Nissan's U.S. sales to rental companies swung skyward in the new year, despite tight retail supply and a vow to dial down the fleet business.
The automaker's first-quarter fleet sales surged 83 percent to 67,577, compared with a 36 percent increase for the overall industry, per TrueCar estimates based on data through mid-March.
TrueCar forecasted Nissan's fleet penetration to be the second highest among major manufacturers after Stellantis in March and above the industry average of 16 percent.
Nissan said the higher Q1 fleet volumes were to meet its contractual obligations with commercial customers.
"There's always some seasonality in the industry as fleets stock up for the busy spring [and] summer seasons," spokesman Brian Brockman told Automotive News.
But the uptick is raising eyebrows among dealers, some of whom say they have a less than 30-day supply of the entry-priced models that fleets like, such as the Sentra, Kicks and Versa.
Affordability is a significant issue for Nissan's price-conscious customers with rising inflation and interest rates, said a Nissan retailer who asked not to be identified.

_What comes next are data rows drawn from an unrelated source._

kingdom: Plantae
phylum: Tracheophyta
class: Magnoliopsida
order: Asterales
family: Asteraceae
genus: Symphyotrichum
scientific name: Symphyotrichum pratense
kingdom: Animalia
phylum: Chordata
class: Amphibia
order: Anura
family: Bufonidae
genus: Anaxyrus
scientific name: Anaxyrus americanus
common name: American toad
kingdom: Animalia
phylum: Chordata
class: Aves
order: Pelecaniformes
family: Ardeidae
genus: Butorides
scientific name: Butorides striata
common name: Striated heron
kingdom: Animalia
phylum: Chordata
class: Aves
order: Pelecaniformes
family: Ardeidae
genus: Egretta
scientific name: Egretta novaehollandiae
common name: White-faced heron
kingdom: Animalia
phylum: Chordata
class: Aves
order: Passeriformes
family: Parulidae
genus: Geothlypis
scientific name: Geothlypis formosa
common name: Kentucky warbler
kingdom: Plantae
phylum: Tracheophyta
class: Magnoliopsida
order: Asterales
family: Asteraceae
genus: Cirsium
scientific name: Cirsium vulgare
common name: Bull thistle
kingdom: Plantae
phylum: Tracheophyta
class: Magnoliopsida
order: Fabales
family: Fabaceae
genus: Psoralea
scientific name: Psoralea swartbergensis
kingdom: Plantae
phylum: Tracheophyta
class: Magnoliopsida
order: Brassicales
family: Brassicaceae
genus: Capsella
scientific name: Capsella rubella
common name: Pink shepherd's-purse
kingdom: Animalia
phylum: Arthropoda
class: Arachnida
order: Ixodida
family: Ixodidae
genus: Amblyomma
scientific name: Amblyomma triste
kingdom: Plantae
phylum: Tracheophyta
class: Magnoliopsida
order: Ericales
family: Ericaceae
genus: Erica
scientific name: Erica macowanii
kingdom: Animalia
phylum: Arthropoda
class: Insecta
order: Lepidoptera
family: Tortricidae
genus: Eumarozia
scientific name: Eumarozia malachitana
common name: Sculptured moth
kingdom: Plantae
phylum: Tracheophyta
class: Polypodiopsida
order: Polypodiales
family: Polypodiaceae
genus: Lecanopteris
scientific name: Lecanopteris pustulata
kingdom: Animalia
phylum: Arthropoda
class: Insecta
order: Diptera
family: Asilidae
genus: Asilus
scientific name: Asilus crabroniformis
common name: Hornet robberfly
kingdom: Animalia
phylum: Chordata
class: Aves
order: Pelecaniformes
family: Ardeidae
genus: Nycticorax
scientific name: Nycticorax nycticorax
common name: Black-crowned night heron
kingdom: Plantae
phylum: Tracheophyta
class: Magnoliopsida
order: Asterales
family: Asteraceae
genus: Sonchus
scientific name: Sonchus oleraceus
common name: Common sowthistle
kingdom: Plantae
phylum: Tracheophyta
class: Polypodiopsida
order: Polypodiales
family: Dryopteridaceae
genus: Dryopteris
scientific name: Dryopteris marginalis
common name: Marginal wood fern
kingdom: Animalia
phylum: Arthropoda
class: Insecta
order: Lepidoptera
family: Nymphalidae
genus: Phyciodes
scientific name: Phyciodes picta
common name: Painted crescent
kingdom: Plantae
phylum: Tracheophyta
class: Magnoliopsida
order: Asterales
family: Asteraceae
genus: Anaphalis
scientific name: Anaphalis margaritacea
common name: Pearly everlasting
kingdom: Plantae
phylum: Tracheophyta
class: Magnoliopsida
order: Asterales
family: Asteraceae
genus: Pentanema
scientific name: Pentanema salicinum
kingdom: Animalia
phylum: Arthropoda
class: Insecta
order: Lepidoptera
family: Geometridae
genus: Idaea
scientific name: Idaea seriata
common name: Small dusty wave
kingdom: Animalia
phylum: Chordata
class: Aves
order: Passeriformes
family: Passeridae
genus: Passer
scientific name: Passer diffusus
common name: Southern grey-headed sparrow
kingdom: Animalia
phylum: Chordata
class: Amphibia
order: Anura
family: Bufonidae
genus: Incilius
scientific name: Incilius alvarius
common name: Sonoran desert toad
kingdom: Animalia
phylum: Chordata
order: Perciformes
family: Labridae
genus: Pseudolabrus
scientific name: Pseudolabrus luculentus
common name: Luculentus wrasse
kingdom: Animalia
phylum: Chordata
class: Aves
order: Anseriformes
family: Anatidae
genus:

"The market is clamoring for less expensive, rental fleet favorites," the dealer said. "Selling low days' supply cars to rental agencies is absolutely disastrous for our retail market share."
Dealers want Nissan to prioritize retail over fleet as economic headwinds price customers out of the market.
"The only way we can sell new Nissans to many customers is with the less expensive models, because they can't afford the $30,000, $40,000, $50,000 vehicles that are too expensive with the current interest rates," the dealer said. "They're not buying the Armadas or Titans; they want the rental cars you see at the airport."